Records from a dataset
'''

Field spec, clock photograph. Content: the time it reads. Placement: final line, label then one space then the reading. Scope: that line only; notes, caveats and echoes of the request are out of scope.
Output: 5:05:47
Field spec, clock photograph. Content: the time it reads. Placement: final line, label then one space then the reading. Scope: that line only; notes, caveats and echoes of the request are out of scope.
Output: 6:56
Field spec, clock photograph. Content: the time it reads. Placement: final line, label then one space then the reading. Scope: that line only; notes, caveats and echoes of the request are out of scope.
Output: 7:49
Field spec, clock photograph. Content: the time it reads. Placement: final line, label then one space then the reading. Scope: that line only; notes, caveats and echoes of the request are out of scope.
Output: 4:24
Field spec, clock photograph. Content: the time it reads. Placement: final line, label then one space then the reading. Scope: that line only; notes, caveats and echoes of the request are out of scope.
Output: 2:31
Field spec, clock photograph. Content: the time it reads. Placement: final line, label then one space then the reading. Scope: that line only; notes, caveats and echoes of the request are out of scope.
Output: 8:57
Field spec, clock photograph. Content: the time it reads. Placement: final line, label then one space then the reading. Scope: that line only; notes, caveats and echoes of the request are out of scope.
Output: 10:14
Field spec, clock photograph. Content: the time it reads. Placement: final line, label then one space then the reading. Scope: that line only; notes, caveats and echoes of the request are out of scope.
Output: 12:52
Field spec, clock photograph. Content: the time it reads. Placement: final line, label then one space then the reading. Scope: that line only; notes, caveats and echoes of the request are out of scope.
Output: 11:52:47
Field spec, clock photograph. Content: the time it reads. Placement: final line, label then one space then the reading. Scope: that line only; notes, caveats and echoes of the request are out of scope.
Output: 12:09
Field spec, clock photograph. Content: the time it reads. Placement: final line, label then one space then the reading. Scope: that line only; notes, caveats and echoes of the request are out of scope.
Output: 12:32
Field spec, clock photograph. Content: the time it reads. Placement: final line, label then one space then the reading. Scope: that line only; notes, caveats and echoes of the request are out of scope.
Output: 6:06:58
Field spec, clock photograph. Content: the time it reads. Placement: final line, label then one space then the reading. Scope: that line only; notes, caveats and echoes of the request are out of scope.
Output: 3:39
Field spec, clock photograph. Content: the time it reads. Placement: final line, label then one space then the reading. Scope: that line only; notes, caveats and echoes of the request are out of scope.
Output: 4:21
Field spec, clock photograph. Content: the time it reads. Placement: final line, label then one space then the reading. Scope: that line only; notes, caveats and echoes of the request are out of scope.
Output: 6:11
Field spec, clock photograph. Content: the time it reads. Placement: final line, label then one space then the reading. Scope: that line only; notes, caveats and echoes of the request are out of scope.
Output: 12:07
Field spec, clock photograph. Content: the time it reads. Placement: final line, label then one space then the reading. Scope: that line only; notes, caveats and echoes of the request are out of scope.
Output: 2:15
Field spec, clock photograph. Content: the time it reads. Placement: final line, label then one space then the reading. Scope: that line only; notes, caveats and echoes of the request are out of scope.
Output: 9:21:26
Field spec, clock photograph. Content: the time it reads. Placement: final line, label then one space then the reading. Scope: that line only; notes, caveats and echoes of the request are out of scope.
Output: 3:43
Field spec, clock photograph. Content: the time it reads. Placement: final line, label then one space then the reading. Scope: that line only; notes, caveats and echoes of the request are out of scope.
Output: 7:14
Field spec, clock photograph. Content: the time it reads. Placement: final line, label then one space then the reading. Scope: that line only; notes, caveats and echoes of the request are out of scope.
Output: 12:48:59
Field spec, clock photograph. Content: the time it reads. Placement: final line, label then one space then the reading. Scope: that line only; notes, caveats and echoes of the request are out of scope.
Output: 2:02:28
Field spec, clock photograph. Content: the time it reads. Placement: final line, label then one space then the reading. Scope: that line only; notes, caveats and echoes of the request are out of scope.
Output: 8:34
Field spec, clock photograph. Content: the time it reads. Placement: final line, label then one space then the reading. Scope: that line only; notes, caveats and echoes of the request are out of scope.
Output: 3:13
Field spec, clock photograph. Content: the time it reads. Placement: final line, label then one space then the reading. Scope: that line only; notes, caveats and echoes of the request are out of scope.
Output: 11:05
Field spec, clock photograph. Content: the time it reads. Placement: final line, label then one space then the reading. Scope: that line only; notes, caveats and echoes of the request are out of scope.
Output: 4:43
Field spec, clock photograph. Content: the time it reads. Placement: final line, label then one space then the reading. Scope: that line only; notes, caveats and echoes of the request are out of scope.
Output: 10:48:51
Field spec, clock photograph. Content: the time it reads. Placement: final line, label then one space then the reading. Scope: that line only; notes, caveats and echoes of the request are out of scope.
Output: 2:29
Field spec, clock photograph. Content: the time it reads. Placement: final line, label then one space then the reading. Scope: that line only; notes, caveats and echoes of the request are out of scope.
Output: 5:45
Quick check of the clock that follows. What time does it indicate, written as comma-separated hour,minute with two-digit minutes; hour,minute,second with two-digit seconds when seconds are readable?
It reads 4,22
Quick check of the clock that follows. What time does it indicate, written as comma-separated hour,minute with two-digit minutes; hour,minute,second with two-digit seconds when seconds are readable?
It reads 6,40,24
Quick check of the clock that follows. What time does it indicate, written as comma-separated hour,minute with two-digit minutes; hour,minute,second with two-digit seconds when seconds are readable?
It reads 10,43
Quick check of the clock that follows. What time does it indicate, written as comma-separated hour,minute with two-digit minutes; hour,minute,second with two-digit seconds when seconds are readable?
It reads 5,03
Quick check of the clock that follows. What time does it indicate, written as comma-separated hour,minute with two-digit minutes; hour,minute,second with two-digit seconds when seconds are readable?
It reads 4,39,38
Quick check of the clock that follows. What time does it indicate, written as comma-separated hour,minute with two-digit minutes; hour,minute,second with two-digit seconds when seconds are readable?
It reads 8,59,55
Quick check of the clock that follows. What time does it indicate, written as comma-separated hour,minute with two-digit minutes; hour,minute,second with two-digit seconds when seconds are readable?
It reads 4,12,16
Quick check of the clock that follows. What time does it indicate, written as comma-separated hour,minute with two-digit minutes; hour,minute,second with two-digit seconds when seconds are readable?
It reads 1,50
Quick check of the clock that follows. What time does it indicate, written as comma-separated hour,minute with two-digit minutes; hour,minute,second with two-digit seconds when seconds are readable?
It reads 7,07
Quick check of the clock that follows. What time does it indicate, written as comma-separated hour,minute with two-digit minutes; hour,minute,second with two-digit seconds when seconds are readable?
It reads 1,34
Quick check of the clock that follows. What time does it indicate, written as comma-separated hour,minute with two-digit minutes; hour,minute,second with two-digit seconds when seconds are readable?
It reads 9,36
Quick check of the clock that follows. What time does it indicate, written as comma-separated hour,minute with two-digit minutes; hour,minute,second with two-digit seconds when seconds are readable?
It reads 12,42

'''

• **WHAT IS REQUIRED**
Edit the listing above by replacing every occurrence of "clock photograph" with "clock image". Keep all other text unchanged.

• **EXERCISE ANSWER**
Field spec, clock image. Content: the time it reads. Placement: final line, label then one space then the reading. Scope: that line only; notes, caveats and echoes of the request are out of scope.
Output: 5:05:47
Field spec, clock image. Content: the time it reads. Placement: final line, label then one space then the reading. Scope: that line only; notes, caveats and echoes of the request are out of scope.
Output: 6:56
Field spec, clock image. Content: the time it reads. Placement: final line, label then one space then the reading. Scope: that line only; notes, caveats and echoes of the request are out of scope.
Output: 7:49
Field spec, clock image. Content: the time it reads. Placement: final line, label then one space then the reading. Scope: that line only; notes, caveats and echoes of the request are out of scope.
Output: 4:24
Field spec, clock image. Content: the time it reads. Placement: final line, label then one space then the reading. Scope: that line only; notes, caveats and echoes of the request are out of scope.
Output: 2:31
Field spec, clock image. Content: the time it reads. Placement: final line, label then one space then the reading. Scope: that line only; notes, caveats and echoes of the request are out of scope.
Output: 8:57
Field spec, clock image. Content: the time it reads. Placement: final line, label then one space then the reading. Scope: that line only; notes, caveats and echoes of the request are out of scope.
Output: 10:14
Field spec, clock image. Content: the time it reads. Placement: final line, label then one space then the reading. Scope: that line only; notes, caveats and echoes of the request are out of scope.
Output: 12:52
Field spec, clock image. Content: the time it reads. Placement: final line, label then one space then the reading. Scope: that line only; notes, caveats and echoes of the request are out of scope.
Output: 11:52:47
Field spec, clock image. Content: the time it reads. Placement: final line, label then one space then the reading. Scope: that line only; notes, caveats and echoes of the request are out of scope.
Output: 12:09
Field spec, clock image. Content: the time it reads. Placement: final line, label then one space then the reading. Scope: that line only; notes, caveats and echoes of the request are out of scope.
Output: 12:32
Field spec, clock image. Content: the time it reads. Placement: final line, label then one space then the reading. Scope: that line only; notes, caveats and echoes of the request are out of scope.
Output: 6:06:58
Field spec, clock image. Content: the time it reads. Placement: final line, label then one space then the reading. Scope: that line only; notes, caveats and echoes of the request are out of scope.
Output: 3:39
Field spec, clock image. Content: the time it reads. Placement: final line, label then one space then the reading. Scope: that line only; notes, caveats and echoes of the request are out of scope.
Output: 4:21
Field spec, clock image. Content: the time it reads. Placement: final line, label then one space then the reading. Scope: that line only; notes, caveats and echoes of the request are out of scope.
Output: 6:11
Field spec, clock image. Content: the time it reads. Placement: final line, label then one space then the reading. Scope: that line only; notes, caveats and echoes of the request are out of scope.
Output: 12:07
Field spec, clock image. Content: the time it reads. Placement: final line, label then one space then the reading. Scope: that line only; notes, caveats and echoes of the request are out of scope.
Output: 2:15
Field spec, clock image. Content: the time it reads. Placement: final line, label then one space then the reading. Scope: that line only; notes, caveats and echoes of the request are out of scope.
Output: 9:21:26
Field spec, clock image. Content: the time it reads. Placement: final line, label then one space then the reading. Scope: that line only; notes, caveats and echoes of the request are out of scope.
Output: 3:43
Field spec, clock image. Content: the time it reads. Placement: final line, label then one space then the reading. Scope: that line only; notes, caveats and echoes of the request are out of scope.
Output: 7:14
Field spec, clock image. Content: the time it reads. Placement: final line, label then one space then the reading. Scope: that line only; notes, caveats and echoes of the request are out of scope.
Output: 12:48:59
Field spec, clock image. Content: the time it reads. Placement: final line, label then one space then the reading. Scope: that line only; notes, caveats and echoes of the request are out of scope.
Output: 2:02:28
Field spec, clock image. Content: the time it reads. Placement: final line, label then one space then the reading. Scope: that line only; notes, caveats and echoes of the request are out of scope.
Output: 8:34
Field spec, clock image. Content: the time it reads. Placement: final line, label then one space then the reading. Scope: that line only; notes, caveats and echoes of the request are out of scope.
Output: 3:13
Field spec, clock image. Content: the time it reads. Placement: final line, label then one space then the reading. Scope: that line only; notes, caveats and echoes of the request are out of scope.
Output: 11:05
Field spec, clock image. Content: the time it reads. Placement: final line, label then one space then the reading. Scope: that line only; notes, caveats and echoes of the request are out of scope.
Output: 4:43
Field spec, clock image. Content: the time it reads. Placement: final line, label then one space then the reading. Scope: that line only; notes, caveats and echoes of the request are out of scope.
Output: 10:48:51
Field spec, clock image. Content: the time it reads. Placement: final line, label then one space then the reading. Scope: that line only; notes, caveats and echoes of the request are out of scope.
Output: 2:29
Field spec, clock image. Content: the time it reads. Placement: final line, label then one space then the reading. Scope: that line only; notes, caveats and echoes of the request are out of scope.
Output: 5:45
Quick check of the clock that follows. What time does it indicate, written as comma-separated hour,minute with two-digit minutes; hour,minute,second with two-digit seconds when seconds are readable?
It reads 4,22
Quick check of the clock that follows. What time does it indicate, written as comma-separated hour,minute with two-digit minutes; hour,minute,second with two-digit seconds when seconds are readable?
It reads 6,40,24
Quick check of the clock that follows. What time does it indicate, written as comma-separated hour,minute with two-digit minutes; hour,minute,second with two-digit seconds when seconds are readable?
It reads 10,43
Quick check of the clock that follows. What time does it indicate, written as comma-separated hour,minute with two-digit minutes; hour,minute,second with two-digit seconds when seconds are readable?
It reads 5,03
Quick check of the clock that follows. What time does it indicate, written as comma-separated hour,minute with two-digit minutes; hour,minute,second with two-digit seconds when seconds are readable?
It reads 4,39,38
Quick check of the clock that follows. What time does it indicate, written as comma-separated hour,minute with two-digit minutes; hour,minute,second with two-digit seconds when seconds are readable?
It reads 8,59,55
Quick check of the clock that follows. What time does it indicate, written as comma-separated hour,minute with two-digit minutes; hour,minute,second with two-digit seconds when seconds are readable?
It reads 4,12,16
Quick check of the clock that follows. What time does it indicate, written as comma-separated hour,minute with two-digit minutes; hour,minute,second with two-digit seconds when seconds are readable?
It reads 1,50
Quick check of the clock that follows. What time does it indicate, written as comma-separated hour,minute with two-digit minutes; hour,minute,second with two-digit seconds when seconds are readable?
It reads 7,07
Quick check of the clock that follows. What time does it indicate, written as comma-separated hour,minute with two-digit minutes; hour,minute,second with two-digit seconds when seconds are readable?
It reads 1,34
Quick check of the clock that follows. What time does it indicate, written as comma-separated hour,minute with two-digit minutes; hour,minute,second with two-digit seconds when seconds are readable?
It reads 9,36
Quick check of the clock that follows. What time does it indicate, written as comma-separated hour,minute with two-digit minutes; hour,minute,second with two-digit seconds when seconds are readable?
It reads 12,42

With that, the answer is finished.